The Congressman also said he recognizes that many Filipinos are not Catholics, not Christians and some even allow marriage to more than one wife or divorce any of their wives based on their religion or customs, adding he cannot impose his beliefs about marriage and divorce on them but that as a public servant involved in governance, he cannot in conscience participate in denying them the option of divorce when it is their choice to avail of it.

“As an advocate of our society’s laws, those same laws require that I respect and enforce the civil rights and due process inherently deserved by every citizen, including spouses and their children trapped and held hostage in marriages that have collapsed beyond repair and threaten death or serious injury to them,” he underscored.

“Some have argued that the options of legal separation and annulment are available, therefore there is no need for a divorce law. My retort to that is: Justice delayed is justice denied. By the time those options reach their conclusions, irreparable damage has been inflicted on the abused spouse or both spouses, and/or on their children,” he added.

“Even if the injurious costs are removed, the red tape of legal separation and annulment are ridiculous and sadistic upon the aggrieved spouses and children. The implementers of legal separation and annulment can, without the need for new laws, adopt rules that erase or cast aside those costs and red tape. But they choose not to, because it is in their interest to keep those costs and red tape in place, in utter disregard of the suffering of the aggrieved spouses and children. In other words, the system is rigged against spouses and children in anguish. That is not how a just society must be toward its citizens,” Chua explained.

He further underscored that another neglected aspect of the Family Code concerns common law marriages, saying our laws and customs have long recognized common law marriages but that the Family Code does not have explicit mechanisms and procedures formally recognize common law spouses and there is no registration process.

“Without these workings of the law, common law spouses are not really married. In fact, most of them still consider themselves single because they did not go through any marriage rites. In the process, they are unable to claim rights and benefits due to married spouses. Barangays and Katarungang Pambarangay or Barangay Justice System have no role in the enforcement of the Family Code. The barangay is the government closest to the people, yet when it comes to the matters about marriage, domestic violence, violence against women and children, the Family Code is beyond their reach and barangays cannot enforce the Family Code because they are excluded from it,” Chua pointed out.

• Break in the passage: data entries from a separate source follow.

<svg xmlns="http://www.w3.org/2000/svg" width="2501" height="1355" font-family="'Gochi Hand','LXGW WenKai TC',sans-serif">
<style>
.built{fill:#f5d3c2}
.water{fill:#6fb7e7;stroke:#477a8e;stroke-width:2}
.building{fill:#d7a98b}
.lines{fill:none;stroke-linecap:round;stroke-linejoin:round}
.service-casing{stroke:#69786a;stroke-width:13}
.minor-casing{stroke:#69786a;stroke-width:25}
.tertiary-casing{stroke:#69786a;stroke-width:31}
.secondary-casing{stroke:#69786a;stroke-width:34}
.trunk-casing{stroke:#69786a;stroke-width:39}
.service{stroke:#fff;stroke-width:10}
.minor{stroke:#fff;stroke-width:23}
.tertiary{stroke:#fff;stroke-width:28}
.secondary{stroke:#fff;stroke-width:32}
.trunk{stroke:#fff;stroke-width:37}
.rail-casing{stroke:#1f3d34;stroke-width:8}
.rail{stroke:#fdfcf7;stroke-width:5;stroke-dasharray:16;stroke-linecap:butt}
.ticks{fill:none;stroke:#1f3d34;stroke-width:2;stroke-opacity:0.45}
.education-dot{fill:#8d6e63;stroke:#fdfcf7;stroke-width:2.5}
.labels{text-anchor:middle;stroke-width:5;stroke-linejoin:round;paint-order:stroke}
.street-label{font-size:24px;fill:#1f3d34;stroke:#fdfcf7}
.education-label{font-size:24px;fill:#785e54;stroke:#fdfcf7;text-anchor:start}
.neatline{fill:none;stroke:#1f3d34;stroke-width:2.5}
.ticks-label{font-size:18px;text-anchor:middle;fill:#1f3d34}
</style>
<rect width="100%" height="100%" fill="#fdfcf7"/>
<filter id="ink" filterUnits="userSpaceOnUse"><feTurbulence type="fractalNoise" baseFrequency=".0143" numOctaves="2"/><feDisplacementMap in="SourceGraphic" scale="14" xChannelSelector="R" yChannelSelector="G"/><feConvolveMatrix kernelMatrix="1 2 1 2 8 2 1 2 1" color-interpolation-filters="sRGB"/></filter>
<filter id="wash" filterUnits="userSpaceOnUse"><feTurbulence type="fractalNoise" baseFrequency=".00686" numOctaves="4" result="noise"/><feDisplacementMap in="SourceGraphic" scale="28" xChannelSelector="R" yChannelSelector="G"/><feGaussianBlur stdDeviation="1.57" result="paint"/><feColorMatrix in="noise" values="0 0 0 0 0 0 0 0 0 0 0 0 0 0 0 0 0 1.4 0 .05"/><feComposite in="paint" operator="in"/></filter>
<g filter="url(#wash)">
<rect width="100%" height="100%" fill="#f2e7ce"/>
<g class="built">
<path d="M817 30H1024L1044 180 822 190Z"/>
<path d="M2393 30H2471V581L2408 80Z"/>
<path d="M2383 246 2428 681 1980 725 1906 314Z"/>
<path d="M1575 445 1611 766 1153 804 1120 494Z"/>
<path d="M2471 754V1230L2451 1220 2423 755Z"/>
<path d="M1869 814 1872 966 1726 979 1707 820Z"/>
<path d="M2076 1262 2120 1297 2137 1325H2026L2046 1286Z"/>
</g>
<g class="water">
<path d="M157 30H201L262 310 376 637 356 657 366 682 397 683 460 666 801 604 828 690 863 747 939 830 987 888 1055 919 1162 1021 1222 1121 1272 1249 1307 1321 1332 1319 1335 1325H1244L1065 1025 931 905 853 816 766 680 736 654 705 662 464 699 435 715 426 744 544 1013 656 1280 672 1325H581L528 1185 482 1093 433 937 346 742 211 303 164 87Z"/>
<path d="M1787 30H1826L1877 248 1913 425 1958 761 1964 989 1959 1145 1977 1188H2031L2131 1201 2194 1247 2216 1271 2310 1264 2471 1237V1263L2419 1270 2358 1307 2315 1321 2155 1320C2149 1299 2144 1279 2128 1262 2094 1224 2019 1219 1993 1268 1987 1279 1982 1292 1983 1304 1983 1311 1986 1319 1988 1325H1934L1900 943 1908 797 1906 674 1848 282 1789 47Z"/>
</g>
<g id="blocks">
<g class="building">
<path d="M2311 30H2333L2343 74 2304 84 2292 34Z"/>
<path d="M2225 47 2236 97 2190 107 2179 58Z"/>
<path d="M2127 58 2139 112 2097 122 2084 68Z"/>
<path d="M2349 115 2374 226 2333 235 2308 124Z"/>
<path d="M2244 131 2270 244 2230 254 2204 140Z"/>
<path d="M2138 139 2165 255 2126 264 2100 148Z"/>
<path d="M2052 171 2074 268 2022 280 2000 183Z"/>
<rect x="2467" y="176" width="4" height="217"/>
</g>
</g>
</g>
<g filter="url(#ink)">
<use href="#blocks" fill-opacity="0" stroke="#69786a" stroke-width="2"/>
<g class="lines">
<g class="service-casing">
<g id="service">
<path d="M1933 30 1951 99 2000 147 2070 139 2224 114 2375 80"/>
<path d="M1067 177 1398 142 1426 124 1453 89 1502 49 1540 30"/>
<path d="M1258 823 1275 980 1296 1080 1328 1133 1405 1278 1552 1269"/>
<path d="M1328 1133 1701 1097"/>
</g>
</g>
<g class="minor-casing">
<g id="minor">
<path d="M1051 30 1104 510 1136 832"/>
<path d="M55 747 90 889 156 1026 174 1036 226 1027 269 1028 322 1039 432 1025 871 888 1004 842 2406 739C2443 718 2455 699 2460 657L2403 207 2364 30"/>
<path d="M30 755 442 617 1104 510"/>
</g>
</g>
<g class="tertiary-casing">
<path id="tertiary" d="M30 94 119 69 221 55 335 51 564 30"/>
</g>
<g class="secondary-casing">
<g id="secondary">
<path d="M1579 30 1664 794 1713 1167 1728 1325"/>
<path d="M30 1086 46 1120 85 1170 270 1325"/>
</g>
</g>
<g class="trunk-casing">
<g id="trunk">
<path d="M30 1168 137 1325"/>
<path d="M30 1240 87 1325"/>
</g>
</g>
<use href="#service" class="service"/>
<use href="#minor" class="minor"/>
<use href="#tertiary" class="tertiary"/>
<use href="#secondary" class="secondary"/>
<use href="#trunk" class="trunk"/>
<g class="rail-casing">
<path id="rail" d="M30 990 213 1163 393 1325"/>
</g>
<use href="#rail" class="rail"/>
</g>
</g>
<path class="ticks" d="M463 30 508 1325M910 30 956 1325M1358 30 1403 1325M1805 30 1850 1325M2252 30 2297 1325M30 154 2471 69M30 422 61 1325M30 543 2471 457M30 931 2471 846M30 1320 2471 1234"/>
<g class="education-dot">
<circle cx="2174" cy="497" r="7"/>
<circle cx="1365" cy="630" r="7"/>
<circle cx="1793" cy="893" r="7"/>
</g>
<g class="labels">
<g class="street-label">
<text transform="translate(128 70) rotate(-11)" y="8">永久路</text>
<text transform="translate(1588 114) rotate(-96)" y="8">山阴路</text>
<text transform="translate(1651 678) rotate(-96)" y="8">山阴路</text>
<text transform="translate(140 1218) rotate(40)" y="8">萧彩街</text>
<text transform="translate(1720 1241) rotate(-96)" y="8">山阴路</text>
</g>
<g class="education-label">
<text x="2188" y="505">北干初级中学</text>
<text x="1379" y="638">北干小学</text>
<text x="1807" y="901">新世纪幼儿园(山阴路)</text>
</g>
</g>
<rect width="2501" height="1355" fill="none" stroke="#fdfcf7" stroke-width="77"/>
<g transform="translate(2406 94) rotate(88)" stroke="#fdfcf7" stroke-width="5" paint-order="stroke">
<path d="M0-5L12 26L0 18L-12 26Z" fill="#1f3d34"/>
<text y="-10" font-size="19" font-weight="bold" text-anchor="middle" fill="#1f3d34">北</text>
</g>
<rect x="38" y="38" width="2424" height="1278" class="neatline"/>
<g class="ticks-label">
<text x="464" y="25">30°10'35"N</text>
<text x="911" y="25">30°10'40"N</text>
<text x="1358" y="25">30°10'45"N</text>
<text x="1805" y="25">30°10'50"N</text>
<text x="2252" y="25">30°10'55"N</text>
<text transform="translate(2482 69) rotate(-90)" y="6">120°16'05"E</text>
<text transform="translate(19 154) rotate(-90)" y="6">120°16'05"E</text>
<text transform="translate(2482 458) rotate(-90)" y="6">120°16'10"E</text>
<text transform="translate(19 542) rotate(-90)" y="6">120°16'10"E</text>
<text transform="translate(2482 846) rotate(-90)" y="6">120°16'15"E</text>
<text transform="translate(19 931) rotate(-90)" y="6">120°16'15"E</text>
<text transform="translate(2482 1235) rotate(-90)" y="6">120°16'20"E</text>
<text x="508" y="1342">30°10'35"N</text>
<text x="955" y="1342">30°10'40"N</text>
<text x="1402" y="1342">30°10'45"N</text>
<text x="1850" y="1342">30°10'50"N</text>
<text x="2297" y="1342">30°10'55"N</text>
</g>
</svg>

“By some accounts, there are five senators for divorce and five senators against divorce. Let us assume for the sake of argument that count is accurate. There are 24 senators. Twenty-four minus ten equals 14. Only 13 votes are needed for the divorce bill to pass in the Senate. Thirteen minus five equals eight, Only 8 more votes are needed to make the 5 become 13. Convincing eight more senators to vote for the divorce bill is a doable or viable proposition,” he said.

Chua added: “But time is not on the side of the divorce bill because only one regular session remains in the 19th Congress. Those against divorce in the Senate can simply delay action or sit on the bill. Some might be thinking they can “kick the can” down the road, so that it will be up to the 20th Congress to tackle it. But that means the divorce bill will go back to square one.”

“Even if by some miracle, the Senate passes the divorce bill by the slimmest of margins, pro-divorce legislators have the specter of the veto power in the hands of the President. The same people who have been against the divorce bill will plead to the President to veto the divorce bill. Trusting in the fairness of President Ferdinand Marcos Jr, I believe those who are pro-divorce will be heard in Malacanang. It will be ultimately up to him whether the divorce bill becomes law or not. He has at least three choices. He can veto it, sign it, or let it lapse into law thirty days after his office receives the approved bill from Congress,” Chua said in closing.